Obiettivo del compito
Stabilisca se le seguenti affermazioni concordano con il testo sui diritti umani riportato più avanti, rispondendo a ciascuna con sì o no e citando alla lettera le parole del testo che lo decidono. 1. I risarcimenti per lo sversamento di petrolio dalla raffineria di La Pampilla sono stati corrisposti. 2. L’ex presidente Alberto Fujimori è stato rilasciato dal carcere. 3. Le vittime di sterilizzazione forzata hanno ottenuto riparazione.

Testo del documento
Le forze di sicurezza hanno risposto alle proteste facendo ricorso all’uso eccessivo della forza, specialmente nelle regioni con una vasta popolazione nativa. Gli attesi risarcimenti per lo sversamento di petrolio dalla raffineria di La Pampilla non si erano ancora concretizzati. I difensori dei diritti umani sono rimasti ad alto rischio e ha prevalso l’impunità nei casi in cui sono stati uccisi. La violenza sessuale e di genere è rimasta diffusa, anche tra le ragazze minorenni e adolescenti. Le autorità hanno ostacolato il diritto all’aborto in casi di gravidanze precoci. Una nuova legislazione ha compromesso la parità di genere. Le persone Lgbti hanno continuato ad affrontare violenze e gli effetti di norme discriminatorie. Le autorità hanno negato ai venezuelani la protezione che era loro dovuta. Le vittime di sterilizzazione forzata non erano ancora riuscite a ottenere riparazione. Le autorità hanno rilasciato dal carcere l’ex presidente Alberto Fujimori, contravvenendo a una decisione della Corte interamericana dei diritti umani e indebolendo la giustizia per le vittime.

Dati forniti
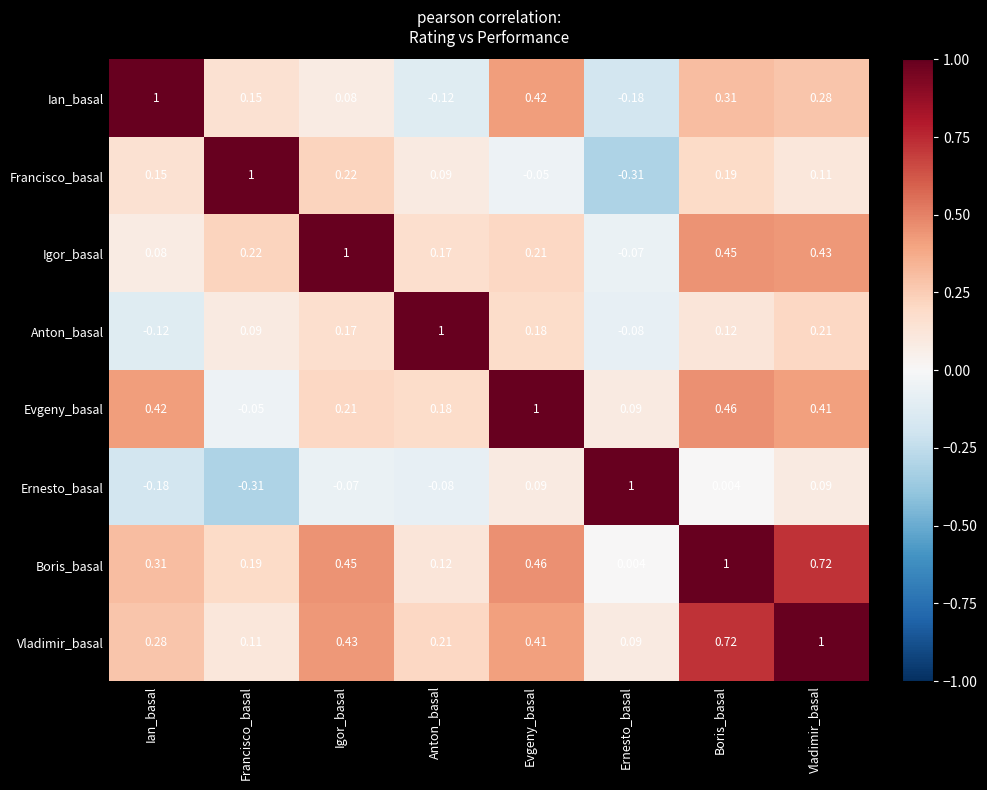

At which label does Igor_basal reach its peak?

Igor_basal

Problema risolto
1. No: «Gli attesi risarcimenti per lo sversamento di petrolio dalla raffineria di La Pampilla non si erano ancora concretizzati.»
2. Sì: «Le autorità hanno rilasciato dal carcere l’ex presidente Alberto Fujimori»
3. No: «Le vittime di sterilizzazione forzata non erano ancora riuscite a ottenere riparazione.»